___ RECORDED DATA ___

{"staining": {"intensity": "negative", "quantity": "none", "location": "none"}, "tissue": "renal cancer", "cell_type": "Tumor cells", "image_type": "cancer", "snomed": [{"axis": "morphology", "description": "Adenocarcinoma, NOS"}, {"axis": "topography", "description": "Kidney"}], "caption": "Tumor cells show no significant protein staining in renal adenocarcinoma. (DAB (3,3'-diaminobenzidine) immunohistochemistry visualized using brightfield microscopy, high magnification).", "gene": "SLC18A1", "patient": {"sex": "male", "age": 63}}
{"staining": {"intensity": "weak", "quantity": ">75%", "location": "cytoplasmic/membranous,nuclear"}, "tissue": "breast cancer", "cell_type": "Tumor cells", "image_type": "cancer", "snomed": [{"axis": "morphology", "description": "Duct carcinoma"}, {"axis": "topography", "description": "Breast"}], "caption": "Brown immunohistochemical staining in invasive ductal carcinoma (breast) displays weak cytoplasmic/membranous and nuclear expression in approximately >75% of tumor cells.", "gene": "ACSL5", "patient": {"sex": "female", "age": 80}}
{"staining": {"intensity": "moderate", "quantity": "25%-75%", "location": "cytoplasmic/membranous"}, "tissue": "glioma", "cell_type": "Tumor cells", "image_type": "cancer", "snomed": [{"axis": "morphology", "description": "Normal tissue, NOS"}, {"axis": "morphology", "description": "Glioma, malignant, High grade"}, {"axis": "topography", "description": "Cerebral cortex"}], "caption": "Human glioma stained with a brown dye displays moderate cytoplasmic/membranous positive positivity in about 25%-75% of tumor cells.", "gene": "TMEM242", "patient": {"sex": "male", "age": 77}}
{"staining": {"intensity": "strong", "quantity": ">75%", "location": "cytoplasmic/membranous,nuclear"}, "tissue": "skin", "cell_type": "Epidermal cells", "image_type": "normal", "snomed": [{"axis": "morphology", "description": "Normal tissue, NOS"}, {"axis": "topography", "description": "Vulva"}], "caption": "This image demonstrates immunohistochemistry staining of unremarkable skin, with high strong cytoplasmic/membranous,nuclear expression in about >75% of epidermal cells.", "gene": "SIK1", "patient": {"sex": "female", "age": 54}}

___

EXERCISE DESCRIPTION:
Your job is to output all of the material exactly.

OUTPUT FOR THIS EXERCISE:
{"staining": {"intensity": "negative", "quantity": "none", "location": "none"}, "tissue": "renal cancer", "cell_type": "Tumor cells", "image_type": "cancer", "snomed": [{"axis": "morphology", "description": "Adenocarcinoma, NOS"}, {"axis": "topography", "description": "Kidney"}], "caption": "Tumor cells show no significant protein staining in renal adenocarcinoma. (DAB (3,3'-diaminobenzidine) immunohistochemistry visualized using brightfield microscopy, high magnification).", "gene": "SLC18A1", "patient": {"sex": "male", "age": 63}}
{"staining": {"intensity": "weak", "quantity": ">75%", "location": "cytoplasmic/membranous,nuclear"}, "tissue": "breast cancer", "cell_type": "Tumor cells", "image_type": "cancer", "snomed": [{"axis": "morphology", "description": "Duct carcinoma"}, {"axis": "topography", "description": "Breast"}], "caption": "Brown immunohistochemical staining in invasive ductal carcinoma (breast) displays weak cytoplasmic/membranous and nuclear expression in approximately >75% of tumor cells.", "gene": "ACSL5", "patient": {"sex": "female", "age": 80}}
{"staining": {"intensity": "moderate", "quantity": "25%-75%", "location": "cytoplasmic/membranous"}, "tissue": "glioma", "cell_type": "Tumor cells", "image_type": "cancer", "snomed": [{"axis": "morphology", "description": "Normal tissue, NOS"}, {"axis": "morphology", "description": "Glioma, malignant, High grade"}, {"axis": "topography", "description": "Cerebral cortex"}], "caption": "Human glioma stained with a brown dye displays moderate cytoplasmic/membranous positive positivity in about 25%-75% of tumor cells.", "gene": "TMEM242", "patient": {"sex": "male", "age": 77}}
{"staining": {"intensity": "strong", "quantity": ">75%", "location": "cytoplasmic/membranous,nuclear"}, "tissue": "skin", "cell_type": "Epidermal cells", "image_type": "normal", "snomed": [{"axis": "morphology", "description": "Normal tissue, NOS"}, {"axis": "topography", "description": "Vulva"}], "caption": "This image demonstrates immunohistochemistry staining of unremarkable skin, with high strong cytoplasmic/membranous,nuclear expression in about >75% of epidermal cells.", "gene": "SIK1", "patient": {"sex": "female", "age": 54}}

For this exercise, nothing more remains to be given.